Source material ▸
########

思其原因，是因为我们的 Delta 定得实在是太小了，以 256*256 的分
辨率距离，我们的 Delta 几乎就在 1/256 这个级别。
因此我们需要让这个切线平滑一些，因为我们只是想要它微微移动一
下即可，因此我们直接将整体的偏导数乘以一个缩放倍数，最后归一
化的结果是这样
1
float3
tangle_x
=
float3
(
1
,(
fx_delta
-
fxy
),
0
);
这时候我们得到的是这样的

########

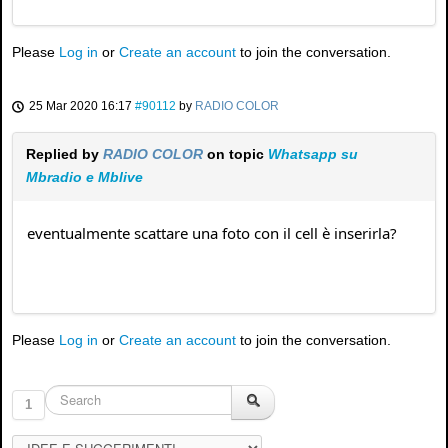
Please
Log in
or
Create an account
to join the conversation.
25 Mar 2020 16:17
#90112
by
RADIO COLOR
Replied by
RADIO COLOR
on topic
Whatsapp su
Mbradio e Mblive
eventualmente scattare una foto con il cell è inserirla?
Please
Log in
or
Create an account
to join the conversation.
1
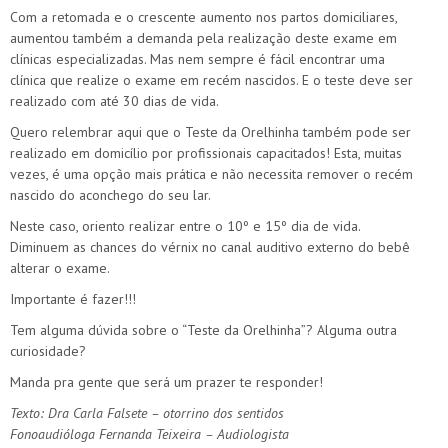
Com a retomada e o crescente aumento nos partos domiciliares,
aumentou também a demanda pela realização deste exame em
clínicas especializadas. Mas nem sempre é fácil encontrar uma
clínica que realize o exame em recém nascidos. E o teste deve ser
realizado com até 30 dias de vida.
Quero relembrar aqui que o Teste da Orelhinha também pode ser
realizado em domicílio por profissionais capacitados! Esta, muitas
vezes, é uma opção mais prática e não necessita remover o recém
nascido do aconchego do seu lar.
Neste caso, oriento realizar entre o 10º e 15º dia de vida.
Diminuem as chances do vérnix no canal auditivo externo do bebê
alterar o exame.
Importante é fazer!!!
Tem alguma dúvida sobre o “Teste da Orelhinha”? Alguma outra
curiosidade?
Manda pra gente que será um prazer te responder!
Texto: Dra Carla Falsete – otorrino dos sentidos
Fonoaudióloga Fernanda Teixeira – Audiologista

########

Using the entries above, give again exactly the lines from the line holding "alterar o exame." through the line holding "Fonoaudióloga Fernanda Teixeira". Include both end lines and nothing else.

Solution to the problem ▸
alterar o exame.
Importante é fazer!!!
Tem alguma dúvida sobre o “Teste da Orelhinha”? Alguma outra
curiosidade?
Manda pra gente que será um prazer te responder!
Texto: Dra Carla Falsete – otorrino dos sentidos
Fonoaudióloga Fernanda Teixeira – Audiologista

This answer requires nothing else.